DANE WYJŚCIOWE:

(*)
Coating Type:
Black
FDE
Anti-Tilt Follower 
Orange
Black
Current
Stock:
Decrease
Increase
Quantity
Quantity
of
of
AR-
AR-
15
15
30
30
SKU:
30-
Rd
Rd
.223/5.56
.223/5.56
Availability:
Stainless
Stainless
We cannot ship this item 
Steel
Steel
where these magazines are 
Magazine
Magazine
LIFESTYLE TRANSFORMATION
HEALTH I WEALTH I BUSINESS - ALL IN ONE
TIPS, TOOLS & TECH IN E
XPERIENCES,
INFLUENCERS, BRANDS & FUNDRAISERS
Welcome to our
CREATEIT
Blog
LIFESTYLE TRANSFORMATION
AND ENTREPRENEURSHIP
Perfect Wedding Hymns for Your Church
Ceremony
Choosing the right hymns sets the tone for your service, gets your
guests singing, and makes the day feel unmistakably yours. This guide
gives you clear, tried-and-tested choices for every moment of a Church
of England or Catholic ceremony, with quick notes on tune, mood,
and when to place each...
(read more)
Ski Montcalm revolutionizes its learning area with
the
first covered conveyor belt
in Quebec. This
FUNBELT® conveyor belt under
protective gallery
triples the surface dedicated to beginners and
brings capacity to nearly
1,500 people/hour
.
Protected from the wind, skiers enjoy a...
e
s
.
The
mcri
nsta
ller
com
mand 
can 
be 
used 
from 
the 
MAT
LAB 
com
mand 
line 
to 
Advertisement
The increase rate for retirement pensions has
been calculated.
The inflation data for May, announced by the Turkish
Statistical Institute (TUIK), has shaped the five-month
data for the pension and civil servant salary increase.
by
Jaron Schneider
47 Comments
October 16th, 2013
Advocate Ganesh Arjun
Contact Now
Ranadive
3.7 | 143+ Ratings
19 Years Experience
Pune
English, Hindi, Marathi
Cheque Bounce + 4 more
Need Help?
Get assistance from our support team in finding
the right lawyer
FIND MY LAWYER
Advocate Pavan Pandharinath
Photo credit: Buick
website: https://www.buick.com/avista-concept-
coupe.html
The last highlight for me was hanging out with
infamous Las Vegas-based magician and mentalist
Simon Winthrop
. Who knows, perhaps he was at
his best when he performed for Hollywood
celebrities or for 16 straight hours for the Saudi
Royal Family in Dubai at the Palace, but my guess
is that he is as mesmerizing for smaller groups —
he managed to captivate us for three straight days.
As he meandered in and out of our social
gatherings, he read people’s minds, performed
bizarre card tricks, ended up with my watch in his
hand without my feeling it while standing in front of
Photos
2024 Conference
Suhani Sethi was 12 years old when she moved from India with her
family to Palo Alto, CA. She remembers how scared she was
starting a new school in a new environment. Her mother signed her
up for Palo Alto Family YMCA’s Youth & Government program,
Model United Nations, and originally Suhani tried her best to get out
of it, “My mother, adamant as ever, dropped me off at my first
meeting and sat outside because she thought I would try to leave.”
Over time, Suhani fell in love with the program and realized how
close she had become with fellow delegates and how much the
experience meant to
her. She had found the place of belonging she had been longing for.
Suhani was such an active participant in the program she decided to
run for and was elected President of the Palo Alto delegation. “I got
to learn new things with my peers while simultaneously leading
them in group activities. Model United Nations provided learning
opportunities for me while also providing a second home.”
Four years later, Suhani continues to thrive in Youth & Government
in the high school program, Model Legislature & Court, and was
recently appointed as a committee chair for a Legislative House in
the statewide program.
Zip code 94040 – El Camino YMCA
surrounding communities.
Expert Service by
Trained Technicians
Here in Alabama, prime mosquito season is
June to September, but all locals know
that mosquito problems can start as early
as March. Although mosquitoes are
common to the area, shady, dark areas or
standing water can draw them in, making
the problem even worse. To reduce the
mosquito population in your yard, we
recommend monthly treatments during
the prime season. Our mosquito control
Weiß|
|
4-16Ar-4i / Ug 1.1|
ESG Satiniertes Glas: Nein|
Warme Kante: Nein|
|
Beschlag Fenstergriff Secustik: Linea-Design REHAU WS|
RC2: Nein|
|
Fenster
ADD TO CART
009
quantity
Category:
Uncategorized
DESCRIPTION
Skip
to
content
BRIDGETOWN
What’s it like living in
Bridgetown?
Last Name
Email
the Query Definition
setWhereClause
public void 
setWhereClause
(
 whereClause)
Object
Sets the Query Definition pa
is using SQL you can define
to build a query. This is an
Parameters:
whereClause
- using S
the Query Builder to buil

ZADANIE: Przekształć w listę JSON napisów wszystkie wiersze materiału od samego początku aż do wiersza zawierającego „Ski Montcalm revolutionizes” włącznie. Każdemu wierszowi odpowiada jeden napis, a puste wiersze należy pominąć.

ODPOWIEDŹ:
[
  "(*)",
  "Coating Type:",
  "Black",
  "FDE",
  "Anti-Tilt Follower ",
  "Orange",
  "Black",
  "Current",
  "Stock:",
  "Decrease",
  "Increase",
  "Quantity",
  "Quantity",
  "of",
  "of",
  "AR-",
  "AR-",
  "15",
  "15",
  "30",
  "30",
  "SKU:",
  "30-",
  "Rd",
  "Rd",
  ".223/5.56",
  ".223/5.56",
  "Availability:",
  "Stainless",
  "Stainless",
  "We cannot ship this item ",
  "Steel",
  "Steel",
  "where these magazines are ",
  "Magazine",
  "Magazine",
  "LIFESTYLE TRANSFORMATION",
  "HEALTH I WEALTH I BUSINESS - ALL IN ONE",
  "TIPS, TOOLS & TECH IN E",
  "XPERIENCES,",
  "INFLUENCERS, BRANDS & FUNDRAISERS",
  "Welcome to our",
  "CREATEIT",
  "Blog",
  "LIFESTYLE TRANSFORMATION",
  "AND ENTREPRENEURSHIP",
  "Perfect Wedding Hymns for Your Church",
  "Ceremony",
  "Choosing the right hymns sets the tone for your service, gets your",
  "guests singing, and makes the day feel unmistakably yours. This guide",
  "gives you clear, tried-and-tested choices for every moment of a Church",
  "of England or Catholic ceremony, with quick notes on tune, mood,",
  "and when to place each...",
  "(read more)",
  "Ski Montcalm revolutionizes its learning area with"
]